A Russian court in annexed Crimea has sentenced a Ukrainian activist who was abducted last year to 13 years in prison for “espionage,” Russia’s Federal Security Service (FSB) said Friday.
Serhiy Tsygipa, an activist and citizen journalist from southern Ukraine’s Kherson region, went missing in March 2022 while attempting to bring medicine to his mother-in-law, according to the Crimean Human Rights Group.
Tsygipa, 62, was found in a Crimean pre-trial detention center last October, the NGO said.
Russia’s FSB claimed Tsygipa had provided sensitive information about Russian forces to Ukraine’s security service and military.
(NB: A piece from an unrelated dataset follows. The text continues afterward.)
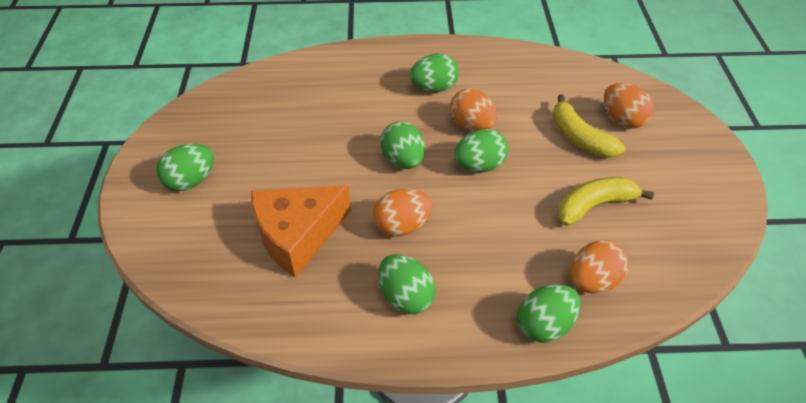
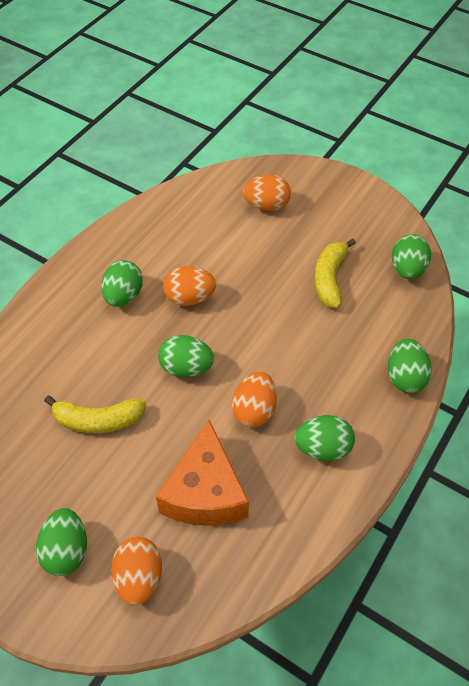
camera: 55 degrees left, 5 degrees up
green egg [454,129,508,172] -> green egg moved to [392,234,431,279]
yellow banana [552,94,626,158] -> yellow banana moved to [44,395,146,433]
orange egg [570,240,629,293] -> orange egg moved to [111,537,162,606]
“The information was intended for use by the Ukrainian Armed Forces to adjust artillery and missile strikes on the positions of the Russian Armed Forces,” it said in a statement.
Annexed Crimea’s Supreme Court found Tsygipa guilty of espionage and handed him a sentence of 13 years at a maximum-security prison.
Few details outside the court ruling have been made public, as espionage cases are held behind closed doors since they deal with what authorities consider classified information.
Tsygipa is among a number of Ukrainian activists, volunteers, journalists and officials to have been abducted in occupied Ukraine since Moscow launched its invasion over 19 months ago.